Editor’s Note: This is one in a series that looks at what Lake District communities experienced in 2021 and what they face in 2022.
The mayor of North Perry, Ed Calco, has indicated a high priority that he wants lawmakers in the community to focus on next year.
“For 2022, I would like to see our council start investing more in our community for the sake of our residents,” Kalko said in a recent interview with The News-Herald.
In particular, Calculus hopes the village council will devote some of its attention to long-term planning.
“We need to start investing in our community for our residents in the long run … so 20 years down the road, we can go back and say, ‘Look what we did for our community.'”
While Klco expects to work with the council on developing specific long-term goals, he said a possible sale of the village’s wing building in 2022 could provide funding for community investments.
North Perry recently received a takeover bid for the former manufacturing plant located at 4455 North Ridge Road. However, a sale agreement is not expected to end before the end of the year, the mayor said.
“But it looks very promising, and getting the (Annex Building) out of our books would be very helpful,” he said.
The leaders of the North Perry government continued this year in efforts to develop a plan to change the western end of the village harbor in Townline Park.

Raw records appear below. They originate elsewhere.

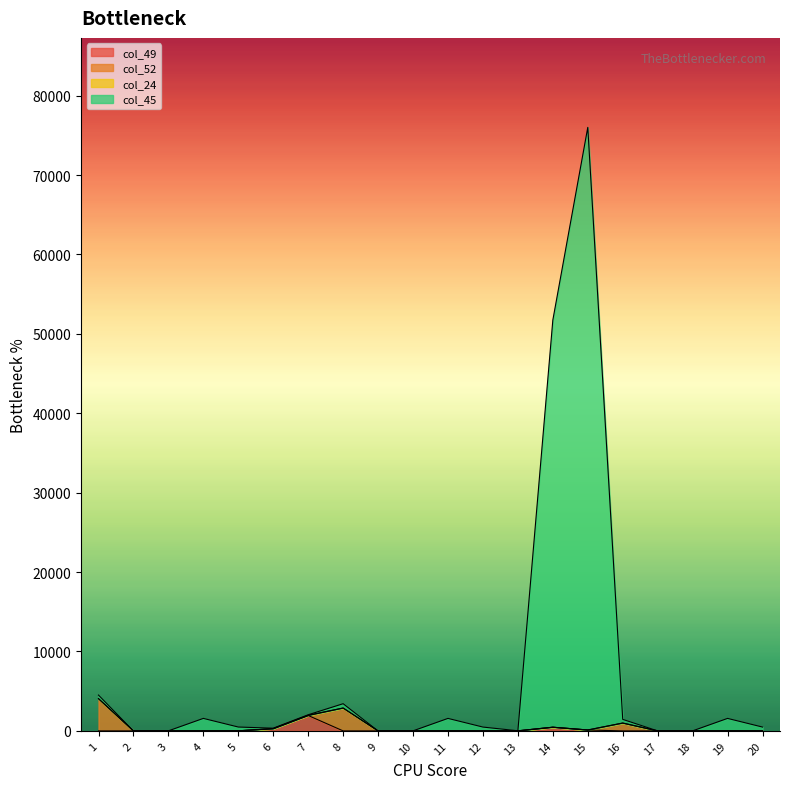

True or false: col_45 has a value of 6.7 at 10.

True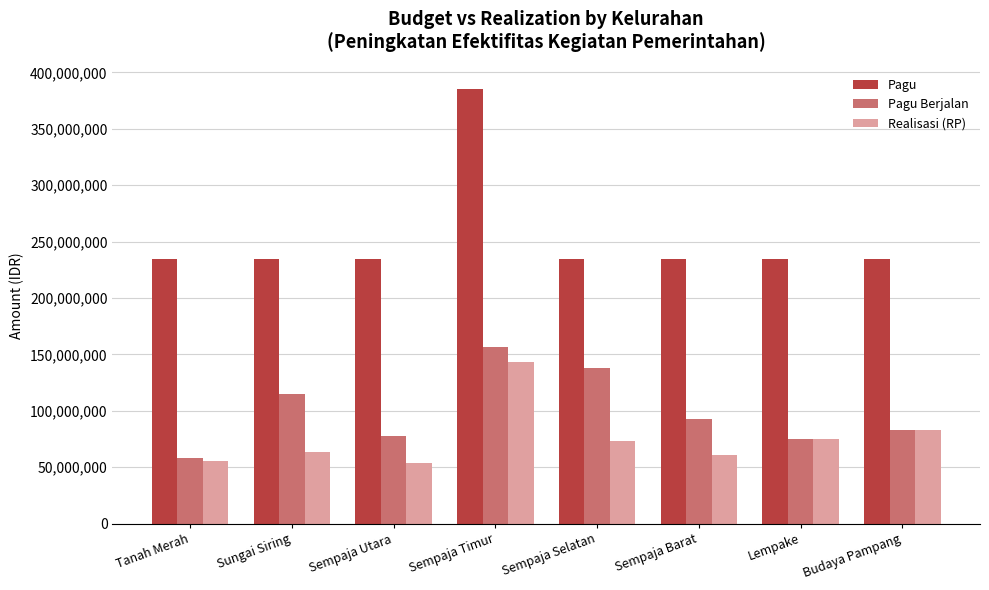

What is the spread (max minus min) of values at Sempaja Timur?

241975000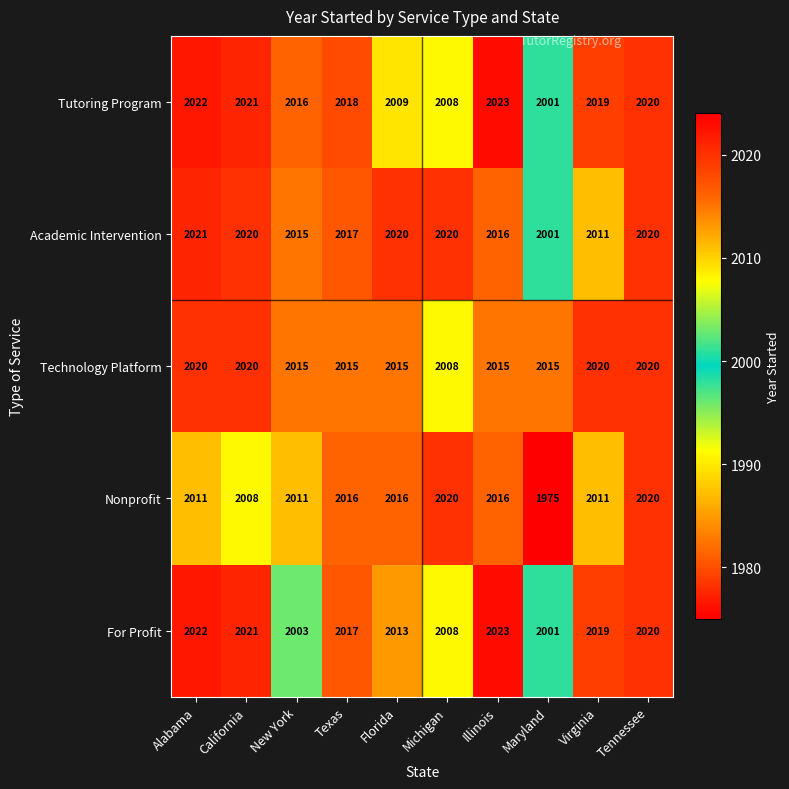

Rank the series at Florida from highest to lowest value.

Academic Intervention, Nonprofit, Technology Platform, For Profit, Tutoring Program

“We want to build the port in a way that will benefit the owners of the inherent properties and the north of Perry,” Kalko said.
While the village strives to lower its costs for digging the harbor, community government leaders also want to ensure that any change in design does not prevent sand from moving to the shorelines of rebellious neighbors, who live east of Madison City.
Klco said it was vital for Perry North to consider responses from those declining neighbors regarding any proposed change at the port.
“The most important thing in my head is to make sure people east of us are happy with what we do,” he added.
Throughout 2021, North Perry has seen some changes and additions to the staff of its government leaders.
James O’Leary was appointed by the council to the new village government attorney in March. He replaced Laura Pismuth, who resigned as the village’s legal adviser to begin new work in the Ashtabula district prosecutor’s office.
Also in March, Village Councilman Roy Belllock retired after a little more than four years in which he served as a legislator in the village. The council chose Derek Foley as his replacement.
Since Ballack was due to run for re-election in November. Foley applied to compete for one of four vacant seats at the polls on November 2nd.
The village voters gave him a full four-year term in the election, and were re-elected to incumbent council member Mary Ann Rideout. Meanwhile, two new immigrants – Jeremy Lagania and Dennis Hurley – have also won council seats.
“(Lagania and Harley) are both bringing new ideas to our council and our village,” Kalko said.
The mayor cited a variety of other government highlights that occurred in 2021, including:
• New five-year contract with Spectrum Cable TV and Internet service paid by North Perry and given free to residents.
The village council has approved an agreement with Spectrum under which residents will receive the TV Select channel package, as well as an internet service at a speed of 400 megabytes per second.
“Our previous contract was just TV,” Kalko said. “Now, residents are getting internet – 400 megabytes – and that’s very helpful to me.”
• North Perry hired Mike Wyatt as a new full-time employee in the village’s service department.
Klco said Wyatt and interim service manager Charlie Laing “have reached the speed limit when it comes to operating the swimming pool at Townline Park.”
“That way, we have someone to fall on if one of them can’t get there, to keep our pool level for our residents.”
• The Village Council has appointed CMH Solutions as the new provider of information technology support services to the community government.
CMH is working to improve the village’s website “to make it easier for our residents to read about what’s going on in our community,” Kalko said.